Test on Velox backend with TPC-DS workload
Test dataset
Parquet format is supported. Here are the steps to generate the testing datasets:
Generate the Parquet dataset
Please refer to the scripts in parquet_dataset directory to generate parquet dataset. Note this script relies on the spark-sql-perf and the tpcds-kit package from Databricks.
In tpcds_datagen_parquet.sh, several parameters should be configured according to the system.
spark_sql_perf_jar=/PATH/TO/spark-sql-perf_2.12-0.5.1-SNAPSHOT.jar
...
--num-executors 14
--executor-cores 8
--conf spark.sql.shuffle.partitions=224
...
In tpcds_datagen_parquet.scala, the parameters and dirs should be configured as well.
val scaleFactor = "100" // scaleFactor defines the size of the dataset to generate (in GB).
val numPartitions = 200 // how many dsdgen partitions to run - number of input tasks.
...
val rootDir = "/PATH/TO/TPCDS_PARQUET_PATH" // root directory of location to create data in.

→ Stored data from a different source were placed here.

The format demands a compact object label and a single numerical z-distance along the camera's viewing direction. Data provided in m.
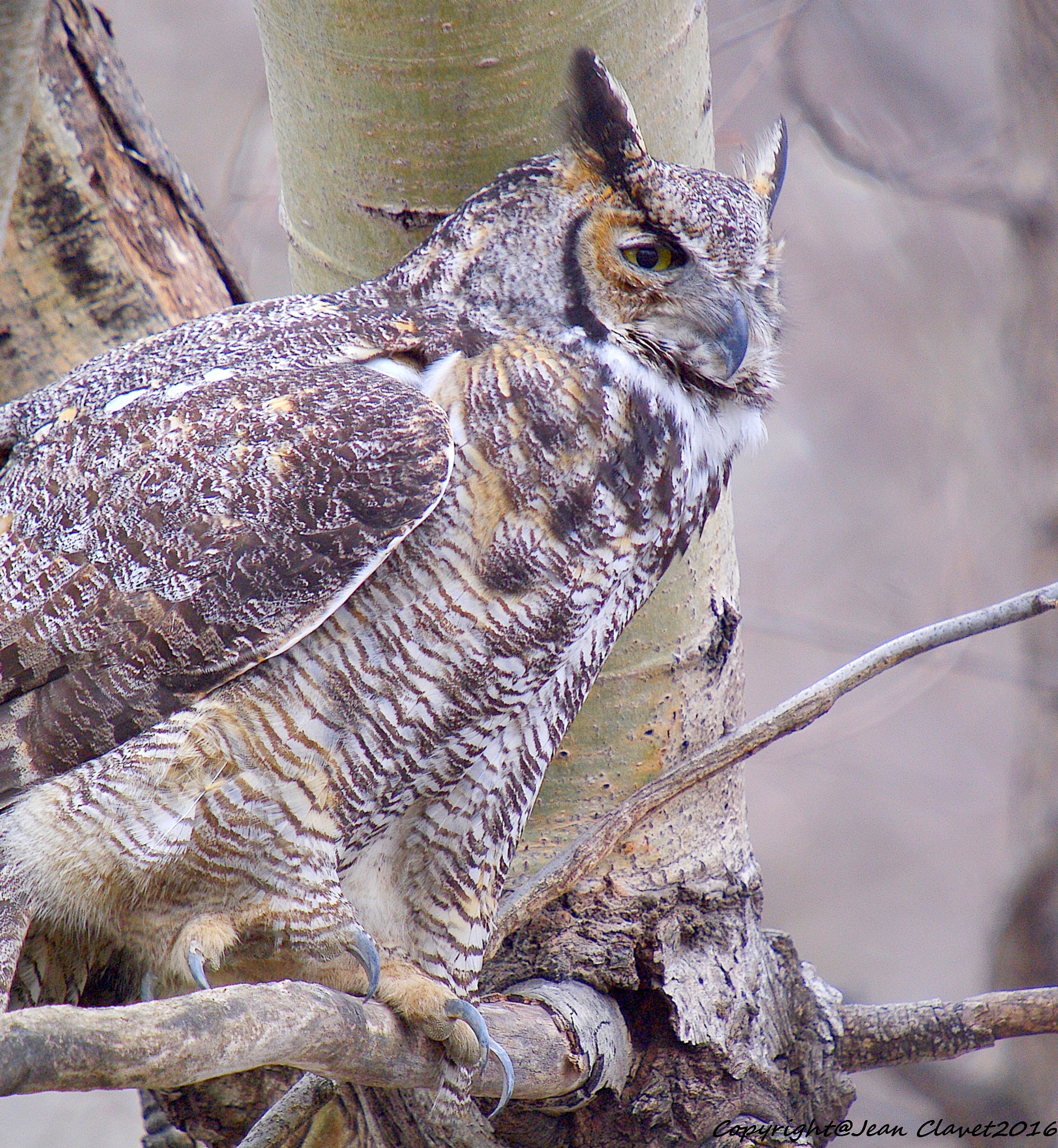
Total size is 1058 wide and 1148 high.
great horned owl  8.36
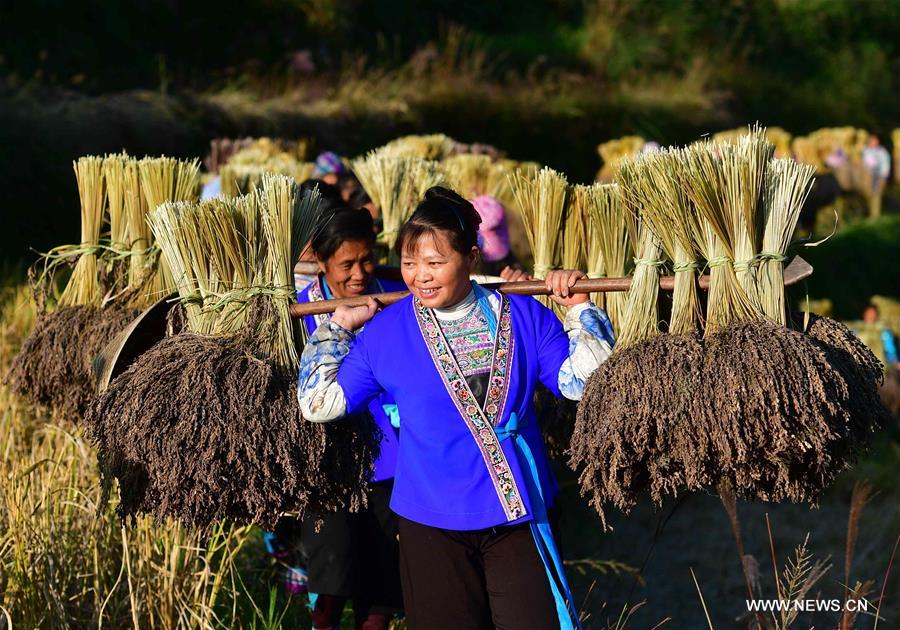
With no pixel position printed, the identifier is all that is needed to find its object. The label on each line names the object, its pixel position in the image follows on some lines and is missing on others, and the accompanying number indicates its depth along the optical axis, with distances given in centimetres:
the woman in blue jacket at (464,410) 541
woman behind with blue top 695
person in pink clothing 941
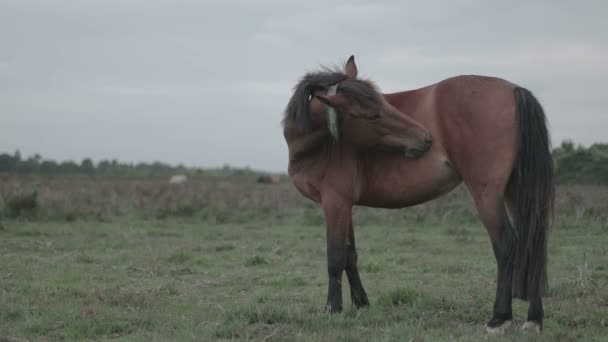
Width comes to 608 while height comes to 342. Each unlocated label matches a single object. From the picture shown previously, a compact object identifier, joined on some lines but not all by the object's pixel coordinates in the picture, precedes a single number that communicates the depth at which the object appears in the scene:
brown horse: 5.12
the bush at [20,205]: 15.06
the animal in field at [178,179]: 32.75
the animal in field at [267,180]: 36.19
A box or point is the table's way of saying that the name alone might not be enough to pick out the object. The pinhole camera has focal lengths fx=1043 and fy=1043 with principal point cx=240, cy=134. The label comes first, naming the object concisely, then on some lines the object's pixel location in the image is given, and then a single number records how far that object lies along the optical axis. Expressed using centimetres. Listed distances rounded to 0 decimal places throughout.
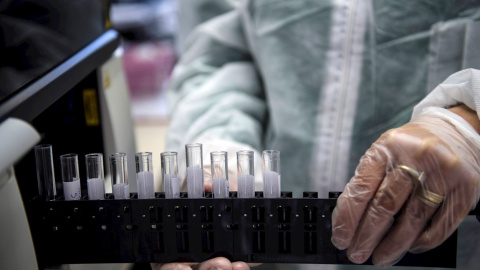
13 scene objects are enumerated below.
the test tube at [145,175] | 76
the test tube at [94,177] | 76
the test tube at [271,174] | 76
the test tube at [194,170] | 76
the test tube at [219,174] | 76
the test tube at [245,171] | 77
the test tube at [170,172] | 77
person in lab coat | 75
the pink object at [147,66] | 242
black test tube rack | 75
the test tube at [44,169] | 75
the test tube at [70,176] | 76
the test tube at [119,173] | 76
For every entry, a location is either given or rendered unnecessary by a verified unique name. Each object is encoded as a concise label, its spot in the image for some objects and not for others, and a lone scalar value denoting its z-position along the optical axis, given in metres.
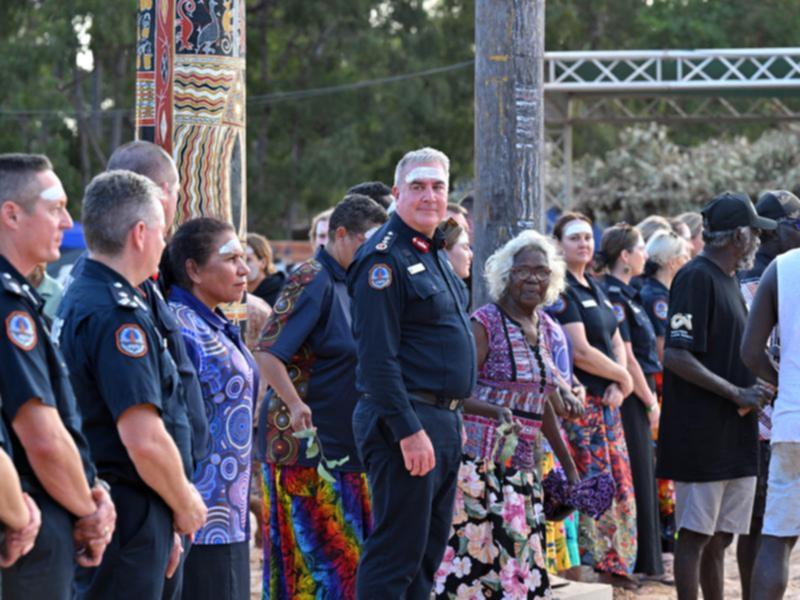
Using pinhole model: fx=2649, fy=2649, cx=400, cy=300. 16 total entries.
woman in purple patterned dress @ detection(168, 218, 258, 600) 9.11
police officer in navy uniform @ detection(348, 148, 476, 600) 10.01
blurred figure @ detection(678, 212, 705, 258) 19.27
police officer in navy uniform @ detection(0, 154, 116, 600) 6.65
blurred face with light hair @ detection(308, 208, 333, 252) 15.31
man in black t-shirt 12.16
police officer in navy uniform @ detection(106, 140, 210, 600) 7.87
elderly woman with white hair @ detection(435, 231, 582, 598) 11.86
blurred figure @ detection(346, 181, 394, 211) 13.48
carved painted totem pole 10.97
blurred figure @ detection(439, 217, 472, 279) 13.18
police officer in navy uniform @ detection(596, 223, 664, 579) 15.83
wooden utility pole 11.57
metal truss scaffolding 34.77
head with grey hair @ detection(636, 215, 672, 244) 17.57
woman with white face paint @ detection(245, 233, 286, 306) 18.16
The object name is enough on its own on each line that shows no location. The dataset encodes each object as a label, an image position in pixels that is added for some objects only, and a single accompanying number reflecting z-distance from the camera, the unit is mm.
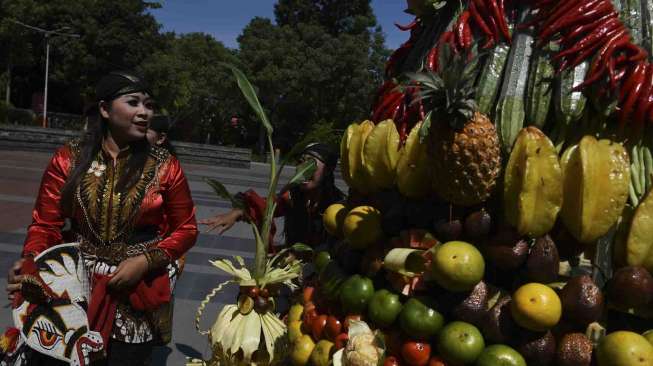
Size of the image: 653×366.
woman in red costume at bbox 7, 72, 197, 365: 2504
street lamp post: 24869
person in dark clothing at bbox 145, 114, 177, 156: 3875
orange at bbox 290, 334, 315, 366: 2293
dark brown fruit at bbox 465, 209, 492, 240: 1852
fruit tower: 1733
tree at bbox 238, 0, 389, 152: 26219
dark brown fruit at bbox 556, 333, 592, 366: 1751
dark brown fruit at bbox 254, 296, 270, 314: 2467
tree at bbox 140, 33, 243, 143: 26484
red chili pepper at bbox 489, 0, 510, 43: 2053
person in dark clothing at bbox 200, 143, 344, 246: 3270
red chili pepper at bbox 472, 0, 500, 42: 2064
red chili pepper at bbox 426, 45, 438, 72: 2104
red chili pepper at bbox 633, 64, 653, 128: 1817
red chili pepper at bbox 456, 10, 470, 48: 2080
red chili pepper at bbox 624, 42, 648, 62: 1858
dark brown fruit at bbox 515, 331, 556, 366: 1781
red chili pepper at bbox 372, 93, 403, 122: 2324
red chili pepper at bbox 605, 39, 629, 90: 1839
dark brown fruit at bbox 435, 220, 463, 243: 1888
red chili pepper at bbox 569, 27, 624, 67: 1875
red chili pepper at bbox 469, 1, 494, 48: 2055
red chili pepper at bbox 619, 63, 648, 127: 1819
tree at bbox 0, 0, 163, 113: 29406
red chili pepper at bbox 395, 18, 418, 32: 2692
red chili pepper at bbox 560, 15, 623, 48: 1889
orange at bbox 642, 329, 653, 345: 1781
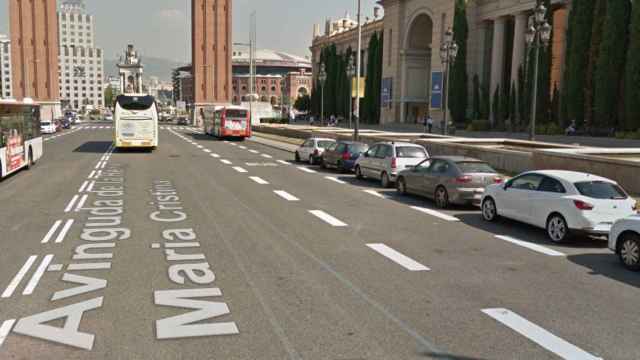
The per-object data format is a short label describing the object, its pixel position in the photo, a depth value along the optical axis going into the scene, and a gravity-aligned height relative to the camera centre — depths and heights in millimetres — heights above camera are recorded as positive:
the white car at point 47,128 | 63844 -2048
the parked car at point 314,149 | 30066 -1734
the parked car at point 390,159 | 21562 -1573
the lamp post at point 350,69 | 44812 +3485
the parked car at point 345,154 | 26172 -1745
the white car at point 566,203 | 11930 -1722
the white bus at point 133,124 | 34969 -776
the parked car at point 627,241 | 10031 -2053
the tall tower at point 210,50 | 111375 +11774
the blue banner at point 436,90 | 66125 +3022
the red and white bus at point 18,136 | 21078 -1078
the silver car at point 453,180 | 16562 -1766
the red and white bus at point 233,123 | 51969 -879
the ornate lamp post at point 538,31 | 25516 +3828
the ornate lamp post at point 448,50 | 36000 +4119
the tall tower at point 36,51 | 109312 +10653
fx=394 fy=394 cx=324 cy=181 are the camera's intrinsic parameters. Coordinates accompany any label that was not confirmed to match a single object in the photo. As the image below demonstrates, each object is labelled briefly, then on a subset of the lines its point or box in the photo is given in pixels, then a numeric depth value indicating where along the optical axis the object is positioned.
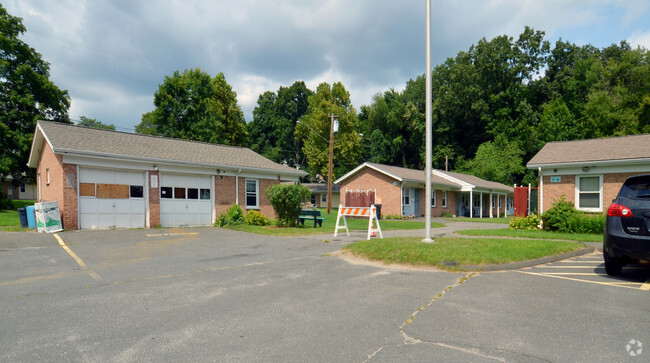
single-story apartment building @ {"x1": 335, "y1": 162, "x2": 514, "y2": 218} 30.83
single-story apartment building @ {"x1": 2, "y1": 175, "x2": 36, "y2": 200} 54.33
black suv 6.76
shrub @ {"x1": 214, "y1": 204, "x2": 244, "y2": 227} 19.33
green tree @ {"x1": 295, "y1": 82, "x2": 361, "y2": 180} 47.97
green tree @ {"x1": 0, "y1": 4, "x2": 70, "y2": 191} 29.20
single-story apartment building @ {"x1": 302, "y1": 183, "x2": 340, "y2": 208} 48.34
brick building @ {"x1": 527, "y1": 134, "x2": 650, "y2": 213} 17.09
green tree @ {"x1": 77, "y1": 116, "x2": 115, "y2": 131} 59.39
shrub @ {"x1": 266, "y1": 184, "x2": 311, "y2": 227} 17.16
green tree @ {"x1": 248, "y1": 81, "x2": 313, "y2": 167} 65.06
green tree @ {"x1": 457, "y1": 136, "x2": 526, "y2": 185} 48.72
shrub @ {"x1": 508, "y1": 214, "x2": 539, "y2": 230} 18.05
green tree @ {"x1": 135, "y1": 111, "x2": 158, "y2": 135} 69.25
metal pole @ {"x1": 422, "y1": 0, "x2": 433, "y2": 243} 10.84
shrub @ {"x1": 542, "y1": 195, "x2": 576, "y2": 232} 16.44
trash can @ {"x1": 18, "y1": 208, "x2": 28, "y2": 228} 15.88
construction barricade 12.88
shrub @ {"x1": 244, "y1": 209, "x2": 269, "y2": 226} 19.45
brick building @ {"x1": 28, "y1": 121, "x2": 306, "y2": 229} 15.84
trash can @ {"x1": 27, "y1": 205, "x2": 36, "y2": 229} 15.62
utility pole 33.76
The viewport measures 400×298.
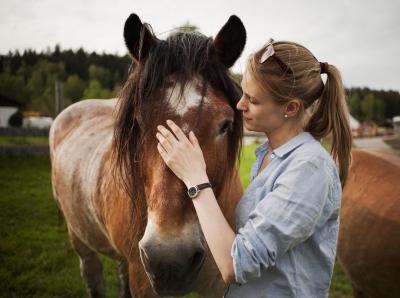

val dbgenDir = "/PATH/TO/TPCDS_DBGEN" // location of dbgen
Currently, Gluten with Velox can support Parquet file format and three compression codec including snappy, gzip, zstd.
Test Queries
We provide the test queries in TPC-DS Queries. We also provide a Scala script in Run TPC-DS directory about how to run TPC-DS queries.